The Greenville Enterprise began in 1854 as the Greenville Southern Enterprise, a partisan paper "devoted to progress, the rights of the South, and the diffusion of useful knowledge among all classes of working men." In the inaugural issue, dated May 19, 1854, editor and proprietor William Pierce Price aligned his views with those of states' rights advocates John Caldwell Calhoun, John McPherson Berrien, James Buchanan, and James Kirke Paulding, leaving no room for doubt on his political outlook. While pro-secessionist sentiments were hardly unusual in late antebellum-era South Carolina newspapers, Greenville had the reputation at that time of being a stronghold of Unionist sympathies (Benjamin Franklin Perry, the state representative for Greenville District, had opposed the doctrine of nullification so strongly that he fought a duel with Turner Bynum, the editor of the Greenville Southern Sentinel, over the issue). During the Civil War, the Enterprise ran articles like "Are Confederate bonds a safe and profitable investment?"

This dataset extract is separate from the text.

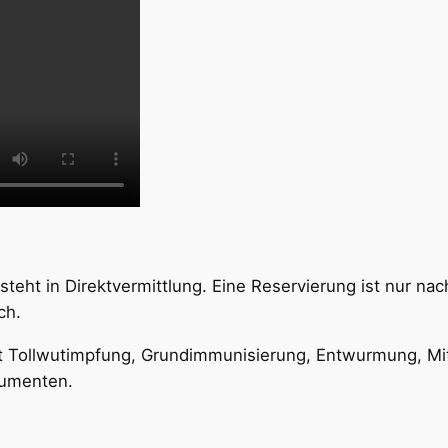
steht in Direktvermittlung. Eine Reservierung ist nur nac
ch.
mit Tollwutimpfung, Grundimmunisierung, Entwurmung, Mi
kumenten.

In the mid-1860s, George Franklin Townes assumed the duties of editor, and John Crooks Bailey took over as proprietor. On April 14, 1866, the Walhalla Keowee Courier approvingly noted, "This sprightly journal has been much improved in size and appearance by its energetic proprietors, Messrs. J.C. Bailey & Co." On February 9, 1870, John Bailey and his brother Edward Bailey renamed the newspaper the Greenville Enterprise, announcing, "It gives us pleasure to be able to fulfill our promise of enlargement this week ... we wish to entertain the politician, the farmer, the mechanic, the preacher, the ladies, and all classes ..." Later that year, the Bailey brothers ran advertisements in the Charleston Daily News claiming the Enterprise had the highest circulation rates of all newspapers in Greenville County.
In June 1873, John Bailey acquired the Greenville Mountaineer, which he merged with the Greenville Enterprise to establish the Greenville Enterprise and Mountaineer. The Enterprise and Mountaineer continued under different names through the early 20th century. The last issue of the Greenville Enterprise appeared on June 11, 1873.